The reason I stopped to check out this building had nothing to do with what it is, or what it used to be, and only a little to do with the fact that it's all cute and historic-looking. I stopped because of the Mustard Seed sign over the door. Long ago, in a career far away, I once played a fairy in an outdoor production of A Midsummer Night's Dream. I remember my sparkly eyeshadow, and my black platform sandals from Payless, and I probably remember a lot of everyone else's lines, because Shakespeare has a way of taking up permanent residence in one's brain. But I have no idea which fairy I was. It could have been Mustard Seed. But then again it could have been Peaseblossom. I'm pretty sure it wasn't Cobweb, because that would have mildly terrified me. But I wasn't thinking about all that when I suddenly caught sight of this sign and turned around to see what the building was. It was just that something about "Mustard Seed" appealed to me.

It turns out the Mustard Seed Thrift Shoppe is owned by the Monroe Congregational Church, which is right next door and which is also a very pretty historic building - actually far more distinctive than this one, but I always prefer buildings that look like you could hitch them to your car and drive off with them in the night. The church was built in 1847, though there had been a meeting house on the Monroe (then New Stratford) Green since the 1700s.

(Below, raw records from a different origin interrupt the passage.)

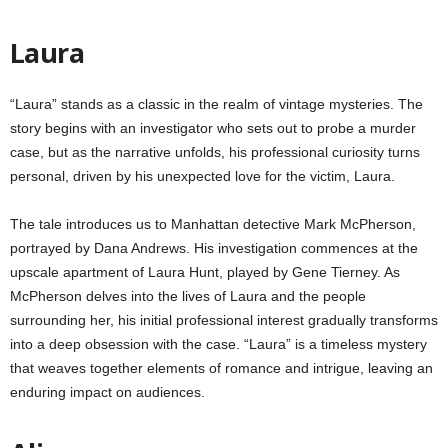
Laura
“Laura” stands as a classic in the realm of vintage mysteries. The
story begins with an investigator who sets out to probe a murder
case, but as the narrative unfolds, his professional curiosity turns
personal, driven by his unexpected love for the victim, Laura.
The tale introduces us to Manhattan detective Mark McPherson,
portrayed by Dana Andrews. His investigation commences at the
upscale apartment of Laura Hunt, played by Gene Tierney. As
McPherson delves into the lives of Laura and the people
surrounding her, his initial professional interest gradually transforms
into a deep obsession with the case. “Laura” is a timeless mystery
that weaves together elements of romance and intrigue, leaving an
enduring impact on audiences.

The sign on the front says "Beardsley Hall," and under that, "Former Monroe Centre School, Circa 1830." And so another old schoolhouse finds me. The schoolhouse, according to the Church's website, was purchased at auction in 1935. It was used to expand the existing Beardsley Hall, dating from 1886, and if you walk around to the side you'll see that this is indeed part of a much larger building, and not really as tow-able as it appears from the front.

Unsurprisingly, I found out after I left Monroe that the town has another old schoolhouse, located very close to this one. Of course if I'd gone to Monroe with the intention of finding schoolhouses, I would have found that one but not this one. That's the Monroe Something, I guess.